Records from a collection
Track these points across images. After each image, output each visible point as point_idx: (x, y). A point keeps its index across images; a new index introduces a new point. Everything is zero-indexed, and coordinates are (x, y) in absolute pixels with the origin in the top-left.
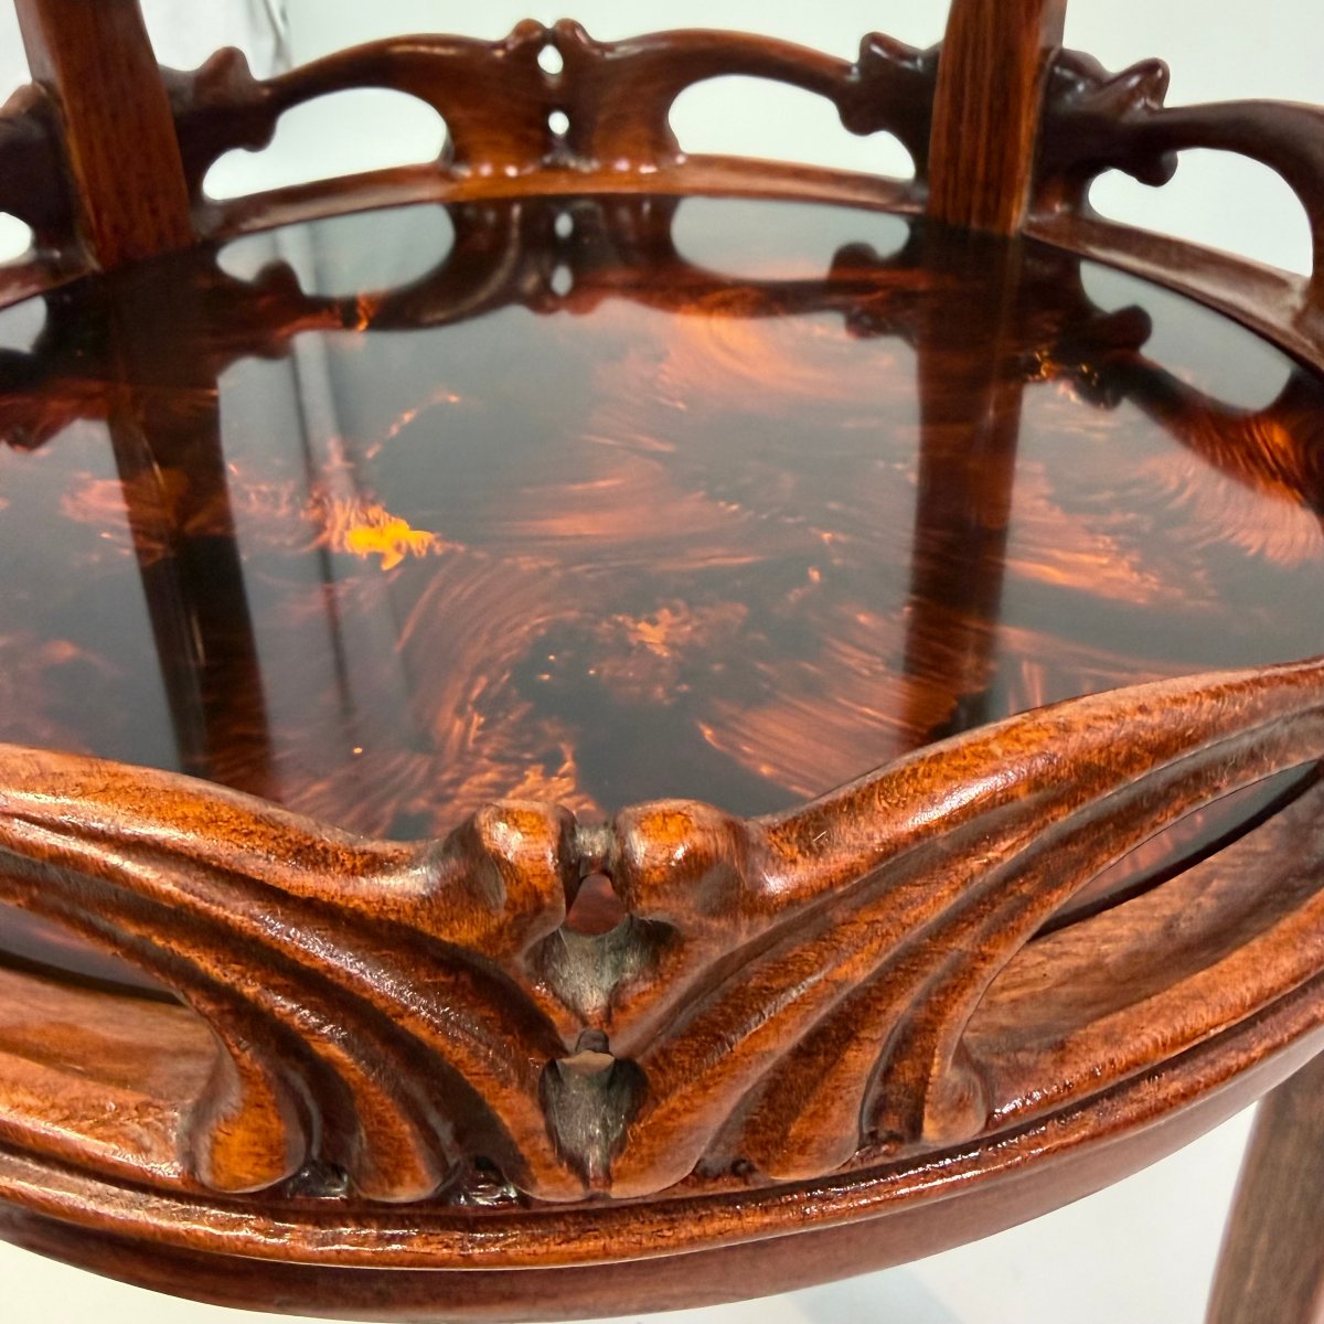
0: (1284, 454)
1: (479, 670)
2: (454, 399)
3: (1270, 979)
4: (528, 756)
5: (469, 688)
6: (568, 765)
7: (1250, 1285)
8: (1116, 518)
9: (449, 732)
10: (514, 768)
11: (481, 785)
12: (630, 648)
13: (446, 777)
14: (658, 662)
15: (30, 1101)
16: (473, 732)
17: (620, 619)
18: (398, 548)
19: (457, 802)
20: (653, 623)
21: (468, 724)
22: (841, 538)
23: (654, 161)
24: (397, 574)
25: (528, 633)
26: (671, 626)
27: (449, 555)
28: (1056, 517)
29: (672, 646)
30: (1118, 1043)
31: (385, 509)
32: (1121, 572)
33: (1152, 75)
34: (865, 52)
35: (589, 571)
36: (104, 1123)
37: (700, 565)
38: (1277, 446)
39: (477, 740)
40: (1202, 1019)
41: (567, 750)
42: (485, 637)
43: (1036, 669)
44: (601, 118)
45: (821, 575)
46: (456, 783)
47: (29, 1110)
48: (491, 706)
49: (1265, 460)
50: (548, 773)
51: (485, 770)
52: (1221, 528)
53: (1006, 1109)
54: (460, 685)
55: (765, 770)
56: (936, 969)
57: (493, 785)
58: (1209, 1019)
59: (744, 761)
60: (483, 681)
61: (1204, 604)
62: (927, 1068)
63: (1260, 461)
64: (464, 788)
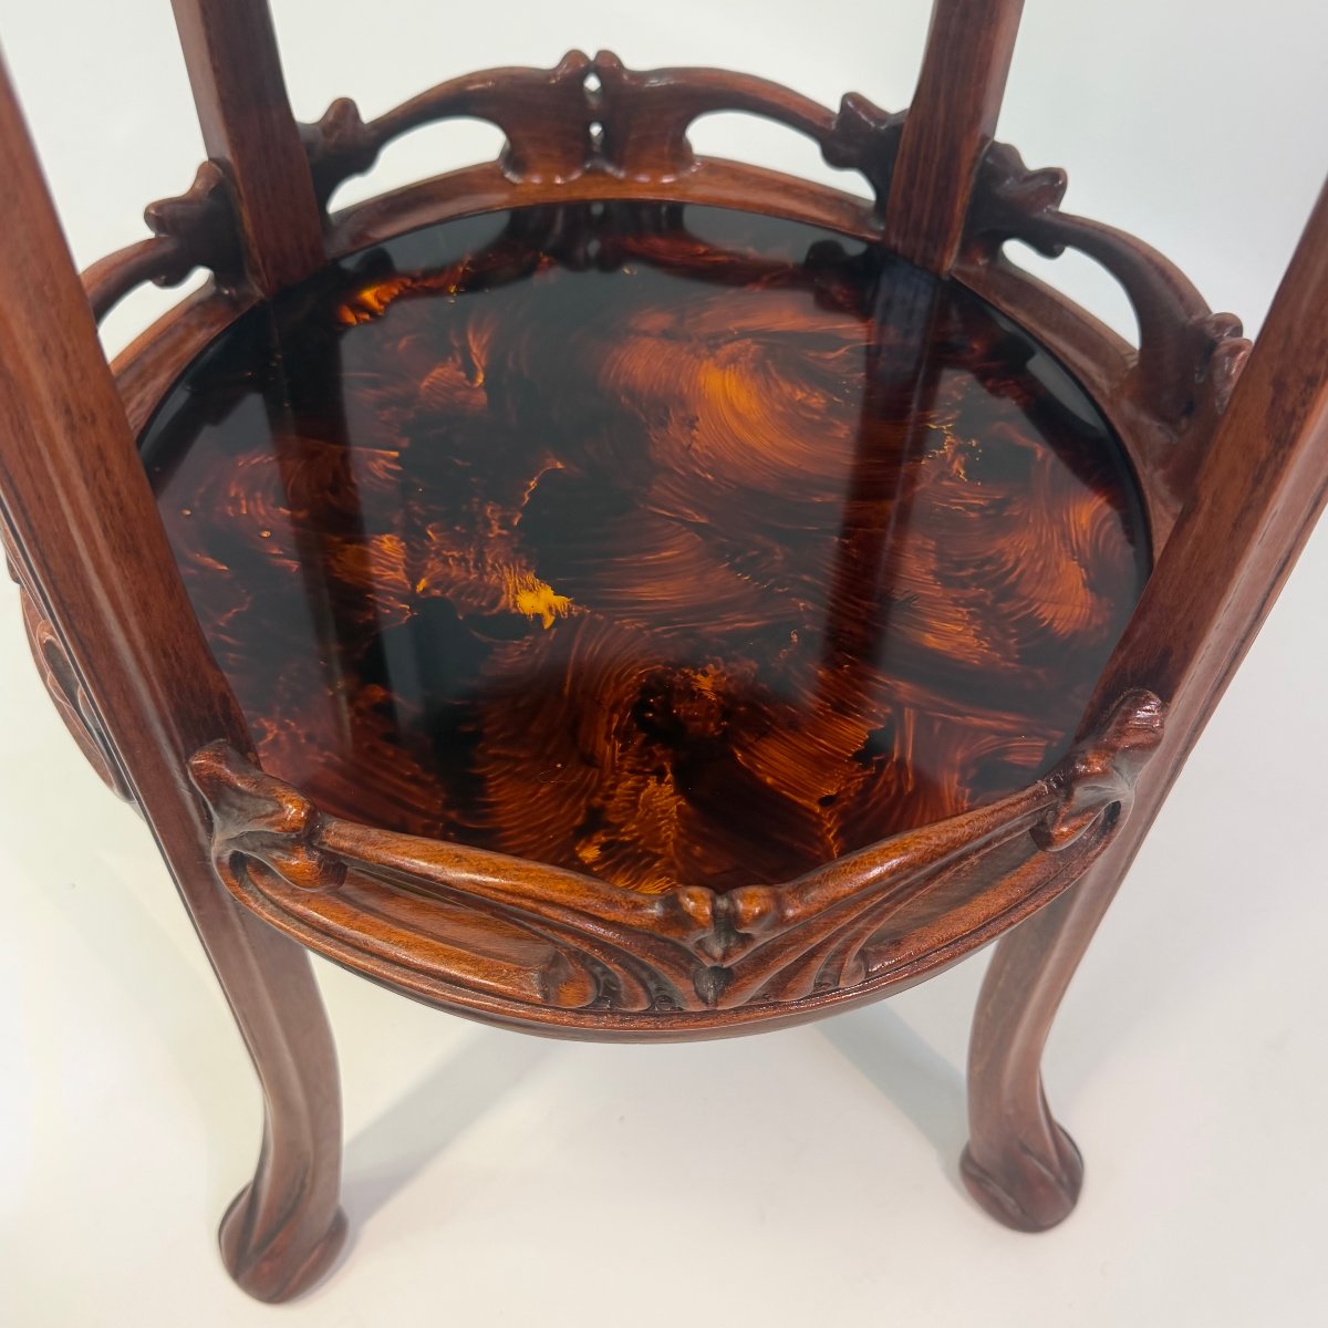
0: (1085, 533)
1: (613, 710)
2: (559, 466)
3: (993, 908)
4: (647, 770)
5: (610, 722)
6: (669, 776)
7: (1000, 984)
8: (972, 592)
9: (605, 752)
10: (641, 777)
11: (627, 789)
12: (693, 693)
13: (608, 783)
14: (710, 705)
15: (468, 968)
16: (617, 754)
17: (686, 671)
18: (550, 609)
19: (616, 799)
20: (705, 674)
21: (614, 747)
22: (810, 606)
23: (673, 170)
24: (554, 631)
25: (636, 680)
26: (715, 677)
27: (581, 616)
28: (936, 591)
29: (718, 693)
30: (923, 941)
31: (537, 576)
32: (969, 640)
33: (1053, 182)
34: (844, 106)
35: (665, 632)
36: (504, 978)
37: (728, 628)
38: (1082, 525)
39: (621, 759)
40: (960, 928)
41: (667, 765)
42: (612, 684)
43: (912, 711)
44: (633, 136)
45: (798, 638)
46: (613, 787)
47: (469, 972)
48: (624, 735)
49: (1071, 540)
50: (660, 781)
51: (627, 779)
52: (1032, 601)
53: (875, 969)
54: (605, 720)
55: (769, 780)
56: (849, 933)
57: (633, 788)
58: (963, 928)
59: (760, 775)
60: (616, 717)
61: (1010, 665)
62: (843, 964)
63: (1068, 542)
64: (618, 790)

## TRY IT:
The expected response is every entry above, repeated exactly, pictures removed.

## RESULT FOR THIS EXERCISE:
Track these points across images. After each image, output each visible point as point_idx: (x, y). A point keeps its index across images; a new index introduces a new point. Everything is zero-indexed, and coordinates are (x, y) in absolute pixels with the origin in the top-left.
0: (1284, 454)
1: (479, 670)
2: (454, 399)
3: (1270, 979)
4: (528, 756)
5: (469, 688)
6: (568, 765)
7: (1250, 1285)
8: (1116, 518)
9: (449, 732)
10: (514, 768)
11: (481, 785)
12: (630, 648)
13: (446, 777)
14: (658, 662)
15: (30, 1101)
16: (473, 732)
17: (620, 619)
18: (398, 548)
19: (457, 802)
20: (653, 623)
21: (468, 724)
22: (841, 538)
23: (654, 161)
24: (397, 574)
25: (528, 633)
26: (671, 626)
27: (449, 555)
28: (1056, 517)
29: (672, 646)
30: (1118, 1043)
31: (385, 509)
32: (1121, 572)
33: (1152, 75)
34: (865, 52)
35: (589, 571)
36: (104, 1123)
37: (700, 565)
38: (1277, 446)
39: (477, 740)
40: (1202, 1019)
41: (567, 750)
42: (485, 637)
43: (1036, 669)
44: (601, 118)
45: (821, 575)
46: (456, 783)
47: (29, 1110)
48: (491, 706)
49: (1265, 460)
50: (548, 773)
51: (485, 770)
52: (1221, 528)
53: (1006, 1109)
54: (460, 685)
55: (765, 770)
56: (936, 969)
57: (493, 785)
58: (1209, 1019)
59: (744, 761)
60: (483, 681)
61: (1204, 604)
62: (927, 1068)
63: (1260, 461)
64: (464, 788)
0: (1085, 533)
1: (613, 710)
2: (559, 466)
3: (993, 908)
4: (647, 770)
5: (610, 722)
6: (669, 776)
7: (1000, 984)
8: (972, 592)
9: (605, 752)
10: (641, 777)
11: (627, 789)
12: (693, 693)
13: (608, 783)
14: (710, 705)
15: (468, 968)
16: (617, 754)
17: (686, 671)
18: (550, 609)
19: (616, 799)
20: (705, 674)
21: (614, 747)
22: (810, 606)
23: (673, 170)
24: (554, 631)
25: (636, 680)
26: (715, 677)
27: (581, 616)
28: (936, 591)
29: (718, 693)
30: (923, 941)
31: (537, 576)
32: (969, 640)
33: (1053, 182)
34: (844, 106)
35: (665, 632)
36: (504, 978)
37: (728, 628)
38: (1082, 525)
39: (621, 759)
40: (960, 928)
41: (667, 765)
42: (612, 684)
43: (912, 711)
44: (633, 136)
45: (798, 638)
46: (613, 787)
47: (469, 972)
48: (624, 735)
49: (1071, 540)
50: (660, 781)
51: (627, 779)
52: (1032, 601)
53: (875, 969)
54: (605, 720)
55: (769, 780)
56: (849, 933)
57: (633, 788)
58: (963, 928)
59: (760, 775)
60: (616, 717)
61: (1010, 665)
62: (843, 964)
63: (1068, 542)
64: (618, 790)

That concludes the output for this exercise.